Note di regia di "Bellezza, Addio"
NOTE DELLA REGISTA CARMEN GIARDINA
Io sono stata un'adolescente affamata di poesia. La prima folgorazione fu per Arthur Rimbaud, tradotto in Italia da Dario Bellezza, un poeta e scrittore che allora non conoscevo. Leggendo oggi i suoi romanzi, fortemente autobiografici, sono stata colpita da un episodio di “Nozze col diavolo”: il protagonista ha due anni o poco più, è al mare con la madre (figura che il poeta ricercherà in modo a volte ossessivo nelle amiche Amelia Rosselli, Elsa Morante, Anna Maria Ortese).

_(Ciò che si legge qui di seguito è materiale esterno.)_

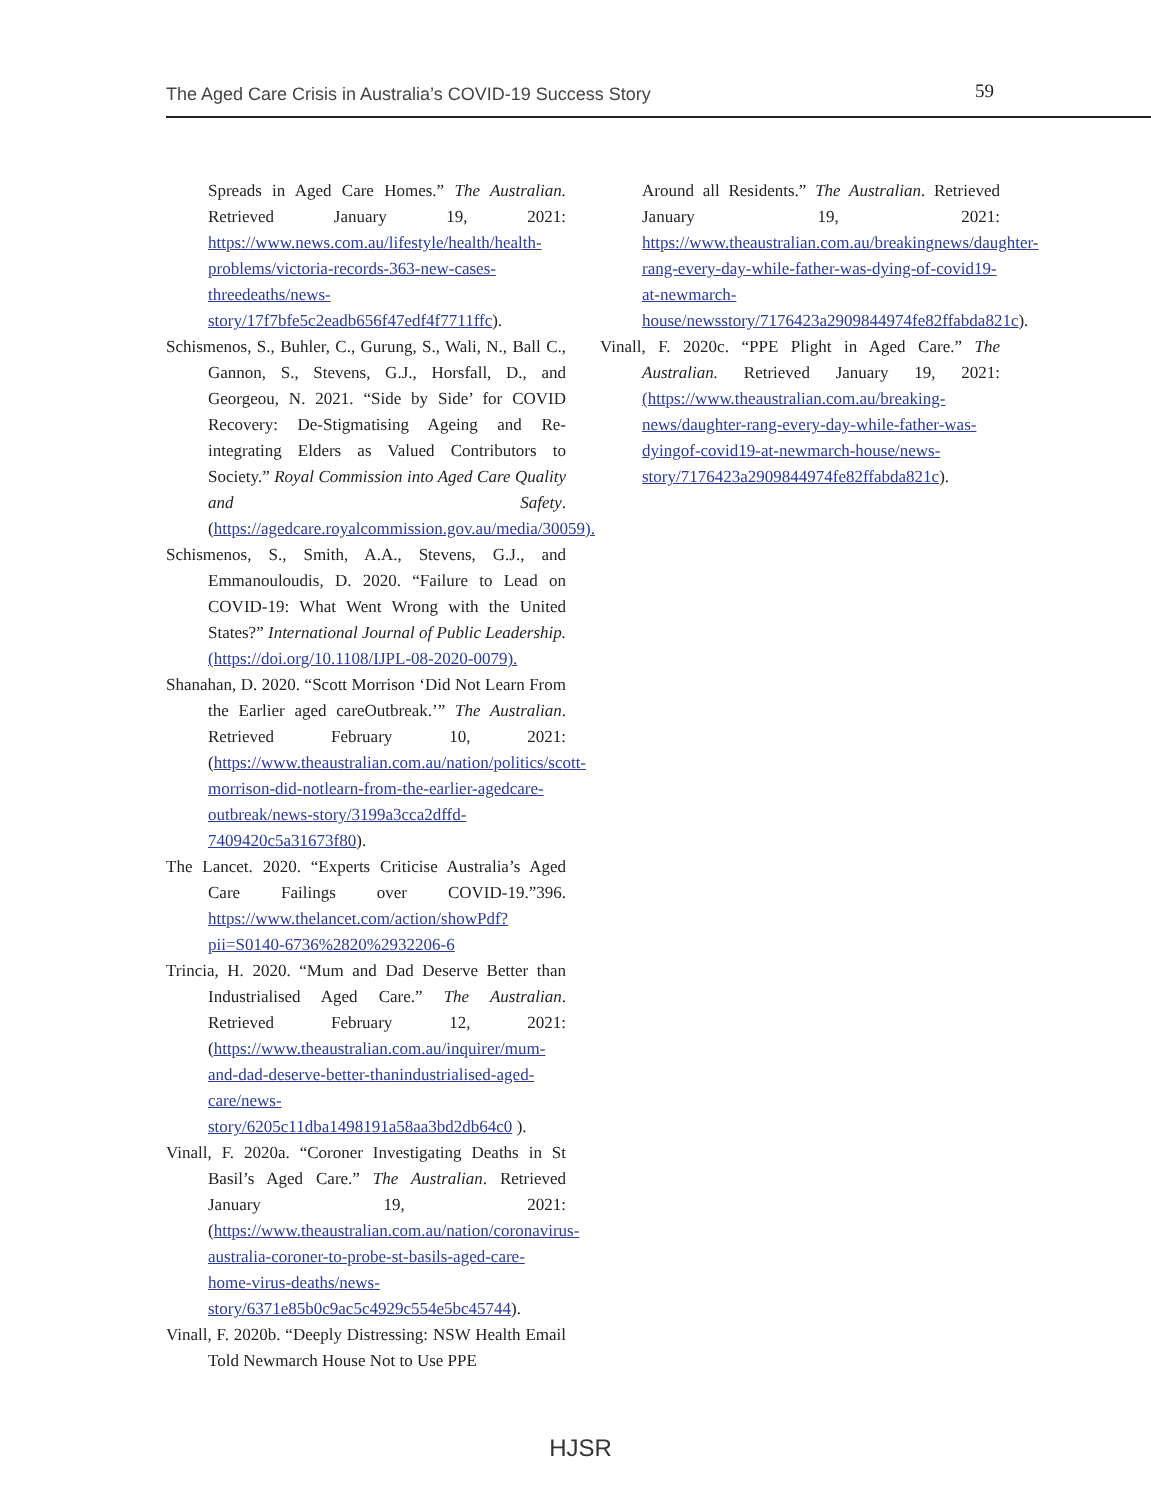The Aged Care Crisis in Australia’s COVID-19 Success Story 59
Spreads in Aged Care Homes.” The Australian. Retrieved January 19, 2021: https://www.news.com.au/lifestyle/health/health-problems/victoria-records-363-new-cases-threedeaths/news-story/17f7bfe5c2eadb656f47edf4f7711ffc).
Schismenos, S., Buhler, C., Gurung, S., Wali, N., Ball C., Gannon, S., Stevens, G.J., Horsfall, D., and Georgeou, N. 2021. “Side by Side’ for COVID Recovery: De-Stigmatising Ageing and Re-integrating Elders as Valued Contributors to Society.” Royal Commission into Aged Care Quality and Safety. (https://agedcare.royalcommission.gov.au/media/30059).
Schismenos, S., Smith, A.A., Stevens, G.J., and Emmanouloudis, D. 2020. “Failure to Lead on COVID-19: What Went Wrong with the United States?” International Journal of Public Leadership. (https://doi.org/10.1108/IJPL-08-2020-0079).
Shanahan, D. 2020. “Scott Morrison ‘Did Not Learn From the Earlier aged careOutbreak.’” The Australian. Retrieved February 10, 2021: (https://www.theaustralian.com.au/nation/politics/scott-morrison-did-notlearn-from-the-earlier-agedcare-outbreak/news-story/3199a3cca2dffd-7409420c5a31673f80).
The Lancet. 2020. “Experts Criticise Australia’s Aged Care Failings over COVID-19.”396. https://www.thelancet.com/action/showPdf?pii=S0140-6736%2820%2932206-6
Trincia, H. 2020. “Mum and Dad Deserve Better than Industrialised Aged Care.” The Australian. Retrieved February 12, 2021: (https://www.theaustralian.com.au/inquirer/mum-and-dad-deserve-better-thanindustrialised-aged-care/news-story/6205c11dba1498191a58aa3bd2db64c0 ).
Vinall, F. 2020a. “Coroner Investigating Deaths in St Basil’s Aged Care.” The Australian. Retrieved January 19, 2021: (https://www.theaustralian.com.au/nation/coronavirus-australia-coroner-to-probe-st-basils-aged-care-home-virus-deaths/news-story/6371e85b0c9ac5c4929c554e5bc45744).
Vinall, F. 2020b. “Deeply Distressing: NSW Health Email Told Newmarch House Not to Use PPE
Around all Residents.” The Australian. Retrieved January 19, 2021: https://www.theaustralian.com.au/breakingnews/daughter-rang-every-day-while-father-was-dying-of-covid19-at-newmarch-house/newsstory/7176423a2909844974fe82ffabda821c).
Vinall, F. 2020c. “PPE Plight in Aged Care.” The Australian. Retrieved January 19, 2021: (https://www.theaustralian.com.au/breaking-news/daughter-rang-every-day-while-father-was-dyingof-covid19-at-newmarch-house/news-story/7176423a2909844974fe82ffabda821c).
HJSR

Mentre si trova in acqua tra le braccia della donna, il bambino scivola via da quell'abbraccio e le onde lo travolgono. Il ricordo di quei momenti è drammatico, il bambino sta per affogare. Qualcuno lo afferra per i piedi, tirandolo fuori dall'acqua prima che avvenga il peggio, ma la paura che la madre lo abbia abbandonato, e quella terribile sensazione di morte diventeranno un incubo ricorrente nella sua vita, segnandola indelebilmente. “Io vivo in una dimensione materna, non sono uno che cresce e diventa adulto, non cresco alla virilità”. Questo breve racconto costituisce il “prologo” del film, lo attraversa e illumina, in una circolarità sinistra di presagio, fino al finale. Provocatore, talentuoso, maledetto, sicuramente una personalità fuori misura, Dario Bellezza è stato detestato, ma anche molto amato. Nel film, poeti, scrittori e amici di Dario danno un prezioso e affettuoso contributo non solo con le testimonianze personali, ma anche con un confronto a distanza sullo stato di salute della poesia, permettendo di allargare lo sguardo dal mero racconto biografico ad un orizzonte più ampio. Ancora una volta, la collaborazione con Pivio e Aldo De Scalzi è stata per me basilare, la colonna sonora è uno dei pilastri su cui è costruita l'architettura del film. Una musica che non si nasconde, anzi, diventa quasi un personaggio in più, spaziando dall'elettronica al lirismo dei brani orchestrali. Io sono stata un'adolescente affamata di poesia, e oggi? Chissà che Bellezza, addio non spinga qualcuno a leggere i versi di Dario... Di poesia abbiamo sempre bisogno.
Carmen Giardina
NOTE DEL REGISTA MASSIMILIANO PALMESE
“L’Italia non ricorda”, diceva lapidario Aldo Braibanti. Fin da quando mi sono imbattuto in questo pauroso giudizio sul nostro Paese ho pensato a un cinema documentario che scavasse tra le pieghe della memoria collettiva. A questo scopo il mio lavoro di drammaturgo mi è utile. Penso che per raccontare vita e opera di artisti e scrittori occorra trovare o costruire un architrave drammatico, così che un film possa non solo informare ma stupire, scuotere, incidere. E quello a cui mi dedico nell’ideazione dei documentari è sottolineare in quelle vite la tragica frizione tra artista e società, individuo e mondo. Trattare i poeti al cinema non è però cosa facile: il pericolo del “santino” è dietro l’angolo. Per questo trovo sia meglio lasciar parlare l’artista attraverso i testi e i materiali di repertorio, e scegliere di intervistare quelli che l’hanno conosciuto prima di chi l’ha soltanto studiato. E poi non censuro i lati bruschi dei caratteri, i temperamenti appuntiti, le vite di eccessi e di errori. Solo così, mi pare, una biografia vive e respira, e l’artista torna a parlarci dicendo di sé cose palpitanti e vere. Oggi che siamo tutti concentrati sul presente, se non sull’attimo, mi dedico a riscoprire figure del passato. Spiriti inquieti che potrebbero risvegliare la memoria di un Paese assonnato. La poesia, lì dove sono nato, è il luogo dove ritorno grazie al cinema. E dunque da Aldo Braibanti a Dario Bellezza e in futuro a Sandro Penna, la mia ricerca nel cinema documentario mi pare segnata.